(periode van 20-08-1960 -> 20-08-1960)
* Cercle
Het nieuwe voetbalseizoen naderde met rasse schreden. Hoog tijd dus om te kijken hoe de conditie van de groen-zwarten er voor stond. En, hoe kon dit beter dan door enkele pittige oefenwedstrijden op het programma te plaatsen ?
“Veelbelovende oefenmatchen te Brugge” – “Cercle – Beerschot AC” : “Het mag gezegd dat Cercle op veelbelovende wijze het nieuw voetbalseizoen tegemoet gaat.
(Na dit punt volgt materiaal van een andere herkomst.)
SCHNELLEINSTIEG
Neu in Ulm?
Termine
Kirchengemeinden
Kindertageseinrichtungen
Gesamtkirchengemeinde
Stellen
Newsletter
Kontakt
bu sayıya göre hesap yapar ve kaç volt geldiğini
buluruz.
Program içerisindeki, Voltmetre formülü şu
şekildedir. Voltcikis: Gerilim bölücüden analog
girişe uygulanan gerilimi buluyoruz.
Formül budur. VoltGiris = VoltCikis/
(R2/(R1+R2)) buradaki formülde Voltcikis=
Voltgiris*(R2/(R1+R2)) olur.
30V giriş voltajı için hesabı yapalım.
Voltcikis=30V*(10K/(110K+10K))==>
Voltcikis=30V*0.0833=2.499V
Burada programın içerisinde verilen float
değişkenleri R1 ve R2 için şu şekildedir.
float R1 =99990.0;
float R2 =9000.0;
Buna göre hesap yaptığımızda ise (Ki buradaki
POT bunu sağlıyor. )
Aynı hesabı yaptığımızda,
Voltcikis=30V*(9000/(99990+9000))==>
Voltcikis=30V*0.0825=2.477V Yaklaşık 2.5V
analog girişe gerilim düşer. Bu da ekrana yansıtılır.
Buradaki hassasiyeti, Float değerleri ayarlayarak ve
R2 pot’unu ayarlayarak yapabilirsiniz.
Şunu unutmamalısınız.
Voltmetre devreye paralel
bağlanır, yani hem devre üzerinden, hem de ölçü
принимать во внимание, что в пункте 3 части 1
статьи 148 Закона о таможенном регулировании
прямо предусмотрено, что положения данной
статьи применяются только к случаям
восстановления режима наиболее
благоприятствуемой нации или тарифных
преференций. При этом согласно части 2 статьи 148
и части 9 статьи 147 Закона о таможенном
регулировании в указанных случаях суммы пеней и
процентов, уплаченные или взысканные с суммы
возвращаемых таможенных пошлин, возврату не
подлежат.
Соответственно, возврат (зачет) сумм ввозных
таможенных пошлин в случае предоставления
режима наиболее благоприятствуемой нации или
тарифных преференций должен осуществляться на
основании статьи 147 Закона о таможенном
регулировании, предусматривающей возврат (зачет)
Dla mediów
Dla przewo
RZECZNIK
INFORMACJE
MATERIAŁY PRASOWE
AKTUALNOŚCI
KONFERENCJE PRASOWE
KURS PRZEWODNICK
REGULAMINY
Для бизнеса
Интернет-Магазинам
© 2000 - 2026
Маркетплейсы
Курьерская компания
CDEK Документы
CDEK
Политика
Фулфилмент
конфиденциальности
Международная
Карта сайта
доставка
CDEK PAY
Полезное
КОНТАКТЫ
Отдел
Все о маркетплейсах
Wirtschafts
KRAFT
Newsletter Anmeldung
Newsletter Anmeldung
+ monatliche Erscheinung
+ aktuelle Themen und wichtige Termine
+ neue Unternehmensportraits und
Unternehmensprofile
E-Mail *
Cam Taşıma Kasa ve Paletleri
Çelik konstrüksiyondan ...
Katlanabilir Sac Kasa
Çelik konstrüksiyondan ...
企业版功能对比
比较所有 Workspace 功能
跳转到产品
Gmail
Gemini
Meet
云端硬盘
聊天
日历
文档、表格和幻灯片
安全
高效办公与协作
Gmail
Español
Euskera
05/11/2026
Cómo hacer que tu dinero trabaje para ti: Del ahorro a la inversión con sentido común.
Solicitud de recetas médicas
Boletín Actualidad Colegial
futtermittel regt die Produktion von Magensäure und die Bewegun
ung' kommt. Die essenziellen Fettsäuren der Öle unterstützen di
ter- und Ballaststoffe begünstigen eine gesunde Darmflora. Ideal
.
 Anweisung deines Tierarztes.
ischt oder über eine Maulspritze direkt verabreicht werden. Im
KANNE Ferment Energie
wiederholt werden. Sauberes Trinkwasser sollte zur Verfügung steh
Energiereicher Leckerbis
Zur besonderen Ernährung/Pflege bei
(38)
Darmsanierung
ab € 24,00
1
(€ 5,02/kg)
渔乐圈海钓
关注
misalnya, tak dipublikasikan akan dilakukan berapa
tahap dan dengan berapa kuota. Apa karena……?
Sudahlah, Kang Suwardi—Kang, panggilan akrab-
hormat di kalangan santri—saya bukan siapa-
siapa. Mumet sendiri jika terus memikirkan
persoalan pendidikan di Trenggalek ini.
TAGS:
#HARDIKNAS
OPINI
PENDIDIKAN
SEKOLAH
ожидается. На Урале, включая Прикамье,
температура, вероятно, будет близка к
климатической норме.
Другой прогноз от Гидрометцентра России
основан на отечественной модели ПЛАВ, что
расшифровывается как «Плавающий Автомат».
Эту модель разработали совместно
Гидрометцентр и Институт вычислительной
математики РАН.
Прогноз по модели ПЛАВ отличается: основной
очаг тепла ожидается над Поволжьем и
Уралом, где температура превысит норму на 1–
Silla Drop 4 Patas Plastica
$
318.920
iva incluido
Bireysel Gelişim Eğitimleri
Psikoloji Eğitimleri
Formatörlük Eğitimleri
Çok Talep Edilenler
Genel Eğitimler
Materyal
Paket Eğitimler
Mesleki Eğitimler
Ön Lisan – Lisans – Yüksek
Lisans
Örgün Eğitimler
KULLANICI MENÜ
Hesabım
Er werden immers reeds twee oefenmatchen betwist die in grote lijnen voldoening schonken. Te Charleville werd nipt met 2-1 verloren tegen de Franse eersteklasser FC Rouen terwijl op half-oogst in Nederland een mooie en verdiende 1-2 zege werd geboekt tegen Breda. In dit laatste treffen lukte de nieuwe aanwinst W. Lambert een prachtdoel terwijl Notteboom het winninggoal scoorde. De Hongaar Locskai, die na de rust Desmaele als linksbuiten verving, liet eveneens een gunstige indruk. De zieke Baas diende belet te geven en werd terdege gedoebleerd door Wittewrongel.
Heden zaterdag, te 18 uur, zet Cercle op eigen terrein haar kompetitievoorbereiding verder met een oefenmatch tegen niemand minder dan de Antwerpse eersteklasser Beerschot. Voor de groen-zwarten wordt het zeker een zware test, al menen we dat het toch op zulk geen ramp zal uitdraaien als verleden jaar. De Sinjoren zullen het niettemin ernstig opnemen en er alles op zetten om op punt te komen. Het bewijs hiervan is dat volgende vijftien “mannekens” de reis naar Brugge zullen meemaken : Smolders, Gernaey, Wouters, Schroeyens, Weyn, Raskin, Van Hemelryck, Huysmans, Vanhostayen, Van Acker, Rik Coppens, Drieskens, De Borger, Zaman en Et. Coppens. Allemaal bekende spelers waarbij ook de duurste transfer van het jaar Drieskens van Lommel, waarvan veel goeds verteld wordt.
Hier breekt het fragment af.